Extracted text:
====================

One of the land and space management standard was to look at the consistency of the land use based on the building coverage coefficient regulation, beside the other consistency based on the local administrative regulation (referring to the Depok Urban Land Planning). Almost all neighborhoods did not occupy the dangerous area such as the precipitous ground (steep), the hollow ground and were not pass through by the high voltage wiring. This generally means, the three research area had a fine assessment in the land and space management.
Generally the in-depth interview came up with: all structures quantity was moderate except play grounds, street lamps and waste depots were found poor. All structure services were fine, except waste depots/removal. On the average the strictures condition were tine except play grounds, street lanes and waste depots/removal were poor. Sport fields and water plumbing were considered moderate.
The point assessment the number (50), the condition (30), and the services (20). The point assessment of the number was higher because the measurement of the structure and the infrastructure was the range of the public services, which mean how well these factors sewed the community. Then the condition of the structure and the infrastructure, which referred to the material or physical maintenance, and the public services referred to the human interaction relationship in providing the public services.
The social interaction/relationship, generally based on the respondents' interview about the harmony of the neighborhoods, was fine. The security and amenity factors which could affect the social issue in this research was generally graded fine enough, meaning that respondents of the two amongst three research area dill considered them relatively fine.
Conclusions:
1. The primary data collection showed that most of the respondents go to work or have their activities in Jakarta, and the reasons for their migration were the low-cost land/houses and the better new conditions. Hence the Depok City was the suburbs of DKI Jakarta.
2 The problem on the housing quality variables was the infringement of the building coverage coefficient regulations. This happened because most of the respondents extended their houses by adding rooms horizontally utilizing their land.
3. The portrayal of the land and space management in the issue of settlement environment quality change dug out from this research was still parallel to the recent land use planning (Depok Urban Land Planning Year 2000).
4. The lacking of educational and health facilities based on the ratio of population number and minimum facilities required and the problems of those based on the quantity and the condition came up at the in-depth interviews, e.g. playgrounds, street lamps, and waste removal. These were presumed as a result of uneven distribution of the public facilities and the unavailability of structure by the local government.

====================

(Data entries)
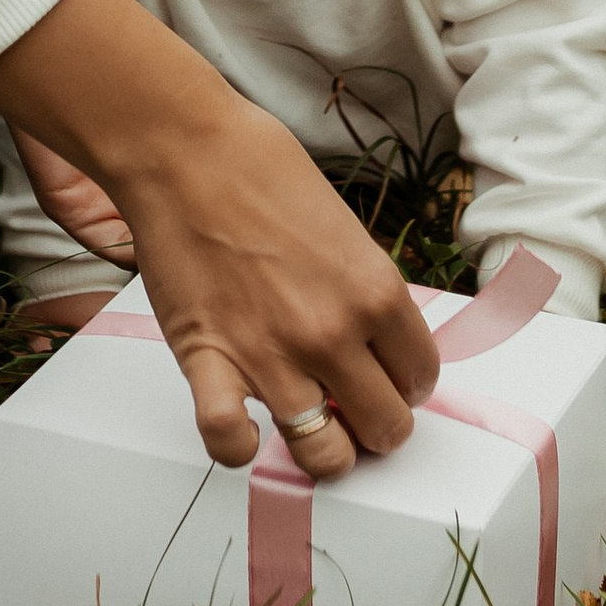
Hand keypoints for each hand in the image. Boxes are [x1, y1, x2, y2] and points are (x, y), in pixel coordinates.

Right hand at [0, 0, 435, 482]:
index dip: (407, 380)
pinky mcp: (210, 362)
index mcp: (375, 291)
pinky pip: (231, 442)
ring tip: (313, 423)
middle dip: (375, 421)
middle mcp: (332, 333)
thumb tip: (371, 339)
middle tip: (355, 402)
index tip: (390, 374)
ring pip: (325, 455)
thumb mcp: (344, 227)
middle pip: (386, 426)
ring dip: (323, 446)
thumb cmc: (258, 169)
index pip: (422, 375)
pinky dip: (239, 446)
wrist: (183, 150)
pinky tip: (244, 425)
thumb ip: (363, 289)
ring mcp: (271, 355)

====================

Tasks for this exercise:
**A.** Reproduce word for word the part of the Depok settlement text that opens with the words containing "4. The lacking" and closes with "the local government.".
**B.** According to the third conclusion of the Depok settlement text, which land use plan does the land and space management remain parallel to?

Expected results:
**A.**
4. The lacking of educational and health facilities based on the ratio of population number and minimum facilities required and the problems of those based on the quantity and the condition came up at the in-depth interviews, e.g. playgrounds, street lamps, and waste removal. These were presumed as a result of uneven distribution of the public facilities and the unavailability of structure by the local government.

**B.** The Depok Urban Land Planning Year 2000.